The cash cow that makes book publishing possible for your narrator is a puppy calendar that he puts out annually. That’s funny, but it also begs the question, Do small publishers need some kind of a gimmick to compete in these times?

Love that question. Small publishers have a hard slog. We’re competing against multinational conglomerates who are very good at selling a lot of mediocre stuff. Which is probably why they’re multinationals and conglomerates. They’re also shameless about gimmicks, so if a small publisher can find one that’s smart and maybe not so compromising… In the real world, that’s still a gambit and one that drains resources from more significant projects.

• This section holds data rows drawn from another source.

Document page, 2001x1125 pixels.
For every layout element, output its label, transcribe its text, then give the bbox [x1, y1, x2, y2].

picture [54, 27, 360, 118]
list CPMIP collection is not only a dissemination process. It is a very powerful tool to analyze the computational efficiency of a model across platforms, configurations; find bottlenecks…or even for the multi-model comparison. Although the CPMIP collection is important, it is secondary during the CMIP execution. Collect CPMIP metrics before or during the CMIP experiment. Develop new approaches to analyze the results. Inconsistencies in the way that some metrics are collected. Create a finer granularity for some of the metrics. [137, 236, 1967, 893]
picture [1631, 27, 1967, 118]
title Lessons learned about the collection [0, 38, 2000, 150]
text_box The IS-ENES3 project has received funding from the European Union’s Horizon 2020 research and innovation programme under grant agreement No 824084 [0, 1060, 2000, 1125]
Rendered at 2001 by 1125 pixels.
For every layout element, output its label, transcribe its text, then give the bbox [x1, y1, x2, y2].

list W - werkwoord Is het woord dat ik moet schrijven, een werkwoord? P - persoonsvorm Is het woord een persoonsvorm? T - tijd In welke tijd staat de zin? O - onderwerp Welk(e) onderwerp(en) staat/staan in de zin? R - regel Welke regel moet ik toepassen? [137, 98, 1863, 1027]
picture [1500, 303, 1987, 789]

In the book, the calendars are not an example of a gimmick that’s particularly smart.

Your narrator receives one submission from a very well-known author. He can’t figure out why an author this successful would want to be published by his small(er) press. Looking for answers online, he finds YouTubes in which the author is shouting mean things to people who have gathered to hear him speak! One person applauds his behavior, saying it’s about time that people are saying what they’re really thinking. Again, you seem to be tapping into a universal concern, at least among the people who believe it’s best to keep some of our thoughts to ourselves. Yes?

People acting out, behaving explosively, engaging in confrontation—I intended that as a thread throughout the book. The popular author is on the brink of failure and falling apart. The narrator only gets glimpses of it, but the popular author is not a fit business partner.

This same mean fictitious author does say one thing that rings true, something about replacing words with pictures. Should that be a concern for people who love to read? And the people who publish their books?

It’s a complaint I hear often, how visual culture has usurped the written word. People write with emojis instead of complete sentences as if we’re reverting to the caveman’s scrawl. But there’s deep sophistication in our visual culture, a highly refined literacy behind Instagram posts—and the shorthand of everyday texts. I admire, especially, the play and the joy in it. Anything to help people communicate more. But I also have faith in the power of the voice, which is rooted in words and exemplified in the text of well-crafted books.

What are you working on now?

Thank you for asking! I’ve just finished a novel. It shares some of the same concerns but instead of watching one man unravel, it involves a small group of people who come to understand how their lives are intertwined. I’ve always been interested in what one human owes another and the trouble that comes from negotiating those debts.